Voilà Louise, la nuit du même jour, regardant le feu comme au temps jadis, mais avec un visage plus doux et plus humble. Quelles scènes l’avenir offre-t-il aux regards de la jeune femme ? Des affiches collées sur les murs de la ville, signées du nom de son père, pour réhabiliter feu Étienne Blackpool, tisserand, et publier le crime de son propre fils, en faisant valoir, autant que possible, comme circonstances atténuantes, la jeunesse et les tentations (il ne put se décider à ajouter et l’éducation) du coupable ; ces affiches appartenaient déjà au présent. La pierre tombale d’Étienne Blackpool, avec l’épitaphe où M. Gradgrind racontait la mort de l’ouvrier, appartenait aussi, pour ainsi dire, au présent, car Louise savait que cela devait être. Ces choses-là, elle les voyait aussi clair qu’avec ses yeux. Mais qu’apercevait-elle dans l’avenir ?

Une ouvrière, Rachel, de son nom de baptême, qui, après une longue maladie, retourne, à l’appel de la cloche des fabriques, qui va et vient, à heures fixes, au milieu des tisserands cokebourgeois ; une femme d’une beauté rêveuse, toujours vêtue de noir, mais douce et sereine et même gaie par occasion ; la seule âme de toute cette ville qui semble avoir pitié d’une créature dégradée et toujours plongée dans l’ivresse, qu’on rencontre quelquefois dans la ville demandant l’aumône à l’ouvrière et pleurant auprès d’elle ; une femme qui travaille du matin au soir, qui travaille toujours, mais qui travaille par goût, sans demander rien de plus, parce qu’elle regarde le travail comme son lot ici-bas, jusqu’au moment où elle ne pourra plus : Louise vit-elle cela ? En ce cas, elle ne se trompait pas.

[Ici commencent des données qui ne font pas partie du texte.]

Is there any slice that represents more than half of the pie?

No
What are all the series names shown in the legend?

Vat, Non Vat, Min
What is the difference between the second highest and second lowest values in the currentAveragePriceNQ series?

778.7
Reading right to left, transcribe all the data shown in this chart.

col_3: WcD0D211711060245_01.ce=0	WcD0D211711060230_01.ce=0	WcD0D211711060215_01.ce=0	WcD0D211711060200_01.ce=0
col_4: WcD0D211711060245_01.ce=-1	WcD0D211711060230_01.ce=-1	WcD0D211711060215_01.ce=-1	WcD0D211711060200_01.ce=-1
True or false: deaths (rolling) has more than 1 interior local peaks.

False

Un frère solitaire, à plusieurs milliers de lieues de distance, écrivant sur une feuille tachée de larmes, que les dernières paroles de Louise avaient été prophétiques, et que ce ne serait pas pour lui un sacrifice de céder tous les trésors du monde pour revoir un seul instant son cher visage ? Enfin, ce frère se rapprochant de sa patrie, dans l’espoir de revoir sa sœur, et tombant malade en route ; puis une lettre d’une écriture inconnue, annonçant qu’il est mort de la fièvre typhoïde à l’hôpital, tel jour ; et qu’il y est mort repentant, « vous regrettant et vous aimant : votre nom est le dernier mot qu’il a prononcé ? » Louise vit-elle ces choses ? En ce cas, elle ne se trompait pas.

Se vit-elle remariée, mère, élevant ses enfants avec un amour plein de sollicitude, veillant toujours à ce qu’ils restassent jeunes d’esprit comme de corps, car elle savait que c’est là la plus belle jeunesse des deux, un vrai trésor dont le moindre souvenir devient une bénédiction et un bonheur même pour les plus sages ? Louise vit-elle cela ? Hélas ! elle se serait trompée.

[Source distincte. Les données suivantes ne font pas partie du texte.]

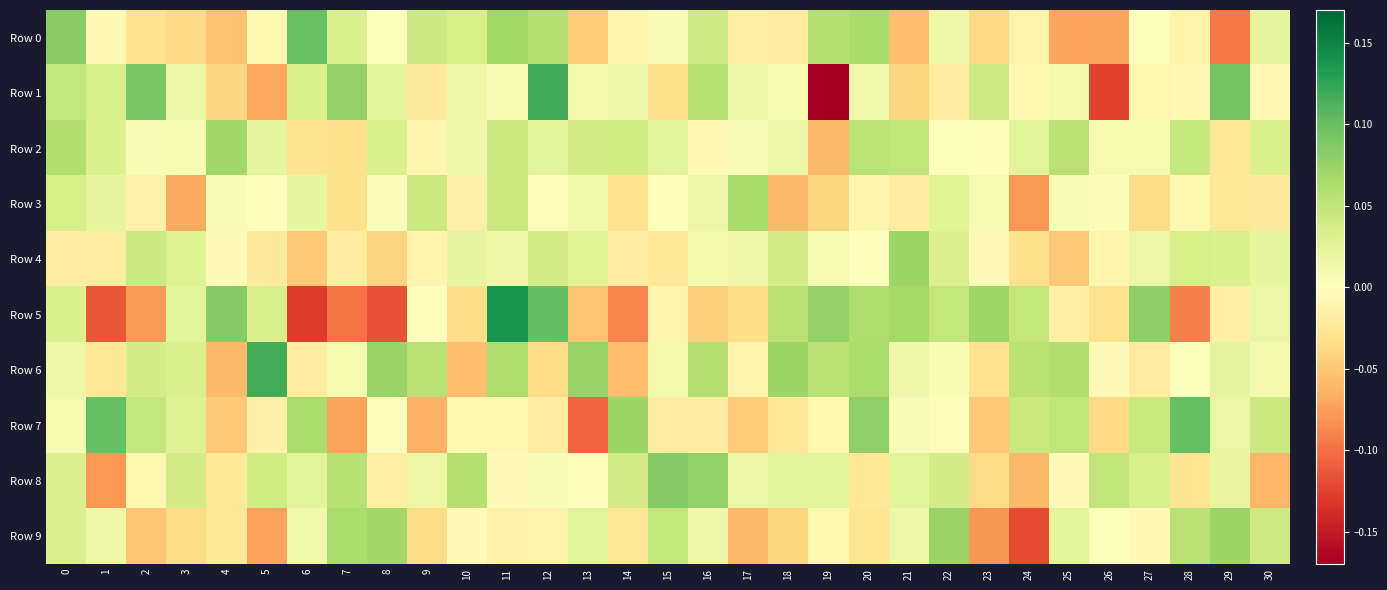

Which category has the lowest value across all series?

19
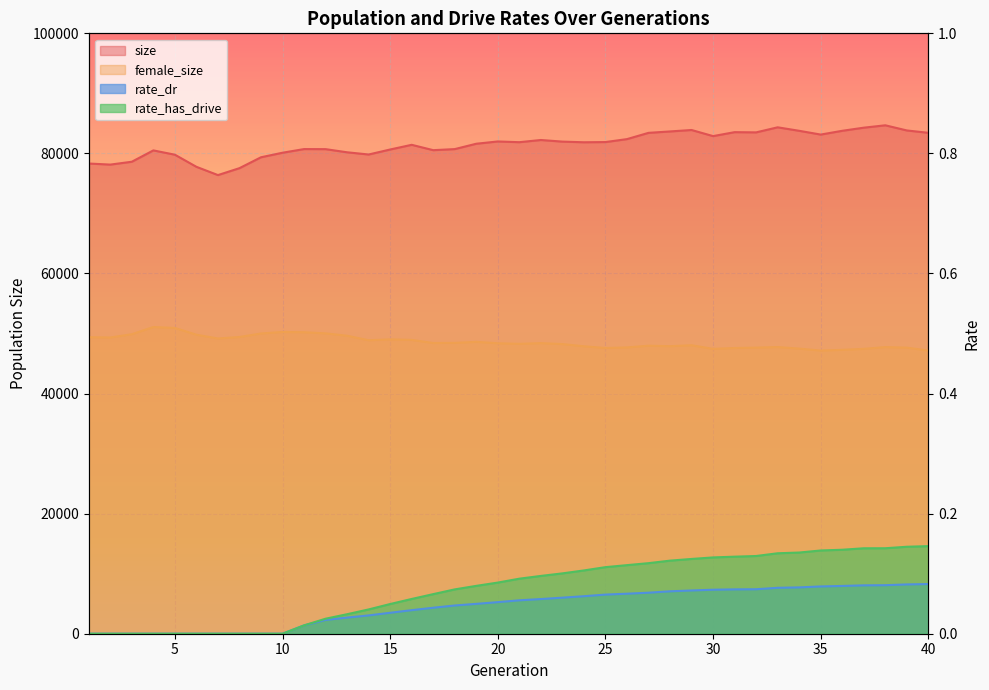

Reading right to left, extract all data points from this chart.

size: 40=83432.0	39=83825.0	38=84683.0	37=84286.0	36=83767.0	35=83138.0	34=83766.0	33=84348.0	32=83504.0	31=83540.0	30=82882.0	29=83900.0	28=83659.0	27=83424.0	26=82382.0	25=81890.0	24=81856.0	23=81966.0	22=82234.0	21=81869.0	20=81990.0	19=81612.0	18=80718.0	17=80540.0	16=81433.0	15=80652.0	14=79819.0	13=80188.0	12=80710.0	11=80722.0	10=80115.0	9=79359.0	8=77545.0	7=76391.0	6=77767.0	5=79784.0	4=80503.0	3=78614.0	2=78137.0	1=78316.0
female_size: 40=47167.0	39=47649.0	38=47741.0	37=47450.0	36=47284.0	35=47162.0	34=47489.0	33=47749.0	32=47654.0	31=47591.0	30=47446.0	29=48050.0	28=47894.0	27=47973.0	26=47686.0	25=47589.0	24=47878.0	23=48245.0	22=48402.0	21=48283.0	20=48380.0	19=48614.0	18=48442.0	17=48422.0	16=48940.0	15=49031.0	14=48882.0	13=49633.0	12=50029.0	11=50217.0	10=50264.0	9=50008.0	8=49424.0	7=49178.0	6=49803.0	5=50931.0	4=51086.0	3=49886.0	2=49340.0	1=49392.0
rate_dr: 40=8272.6	39=8210.0	38=8083.6	37=8058.3	36=7956.6	35=7875.3	34=7715.7	33=7648.1	32=7407.8	31=7388.1	30=7328.9	29=7202.6	28=7064.4	27=6833.1	26=6666.0	25=6517.0	24=6248.4	23=6005.2	22=5774.6	21=5564.0	20=5259.0	19=4975.0	18=4701.6	17=4327.4	16=3923.1	15=3488.9	14=3049.8	13=2687.6	12=2294.1	11=1389.2	10=0.0	9=0.0	8=0.0	7=0.0	6=0.0	5=0.0	4=0.0	3=0.0	2=0.0	1=0.0
rate_has_drive: 40=14591.4	39=14485.3	38=14238.5	37=14231.6	36=13987.6	35=13865.0	34=13522.5	33=13400.7	32=12945.2	31=12832.8	30=12709.1	29=12454.4	28=12172.5	27=11753.2	26=11423.2	25=11088.3	24=10540.5	23=10050.9	22=9627.2	21=9166.6	20=8519.2	19=7971.5	18=7385.4	17=6594.7	16=5789.2	15=4947.4	14=4044.9	13=3249.9	12=2501.0	11=1389.2	10=0.0	9=0.0	8=0.0	7=0.0	6=0.0	5=0.0	4=0.0	3=0.0	2=0.0	1=0.0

Mais se vit-elle entourée et aimée par les heureux enfants de Sissy ; se vit-elle devenue savante dans la littérature des contes de fées, persuadée qu’aucune de ces jolies petites imaginations innocentes n’était à dédaigner, ne négligeant rien pour apprendre à connaître ses semblables, même les plus humbles, pour embellir leur existence mécanique et réelle, à l’aide de ces grâces et de ces jouissances imaginatives sans lesquelles le cœur de l’enfance se flétrit, sans lesquelles la maturité physique la plus robuste n’est moralement qu’une mort absolue, sans lesquelles la prospérité nationale la plus apparente, la mieux démontrée par des chiffres, ne ressemble, au bout du compte, qu’aux prophéties menaçantes écrites sur la muraille pour les convives du festin de Balthazar ? se vit-elle exerçant ainsi la charité, non par suite d’un vœu romanesque, ni d’une obligation téméraire, ni d’une association de Frères ou de Sœurs, ni d’une promesse, ni d’une convention, ni d’un costume de fantaisie, ni d’un désir vaniteux ; mais simplement pour accomplir un devoir qu’elle croyait avoir à remplir ? Louise se vit-elle ainsi ? Alors elle ne se trompait pas.

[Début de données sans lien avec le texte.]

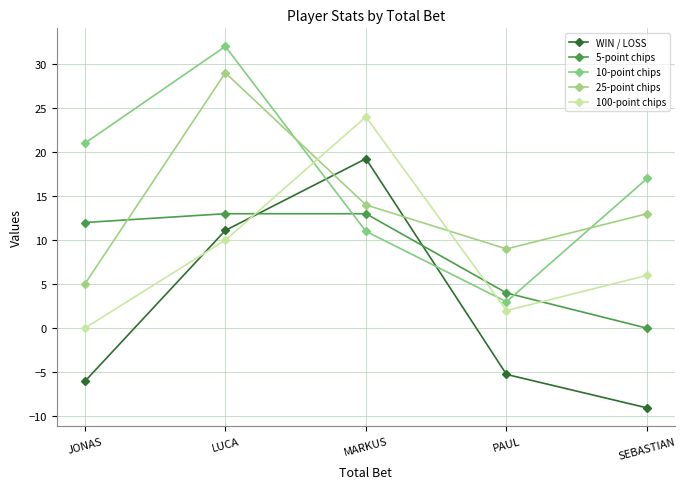

What position from the left is JONAS?

1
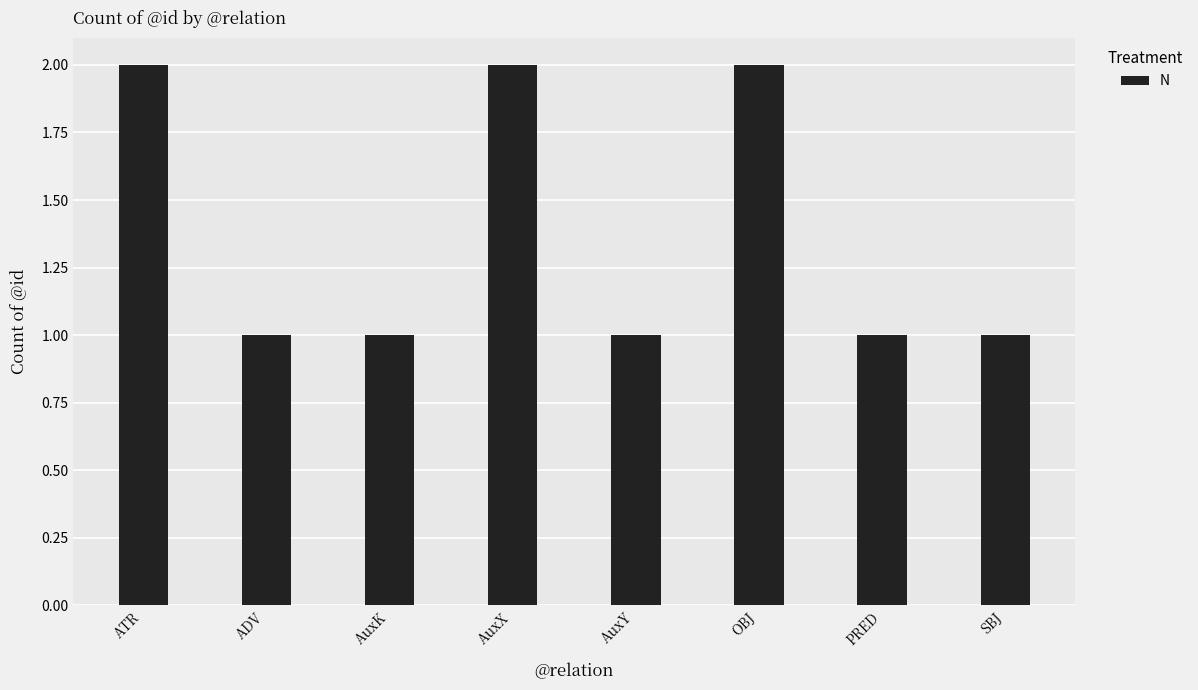

True or false: the data shows 1 at ADV.

True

Cher lecteur ! il dépend de vous ou de moi que ces choses-là arrivent ou n’arrivent pas dans la limite respective de nos deux sphères d’action. Eh bien ! alors, qu’elles arrivent ! Nous en aurons le cœur plus léger, lorsque, rêvant au coin du feu, nous regarderons un jour les cendres de notre foyer blanchir et s’éteindre.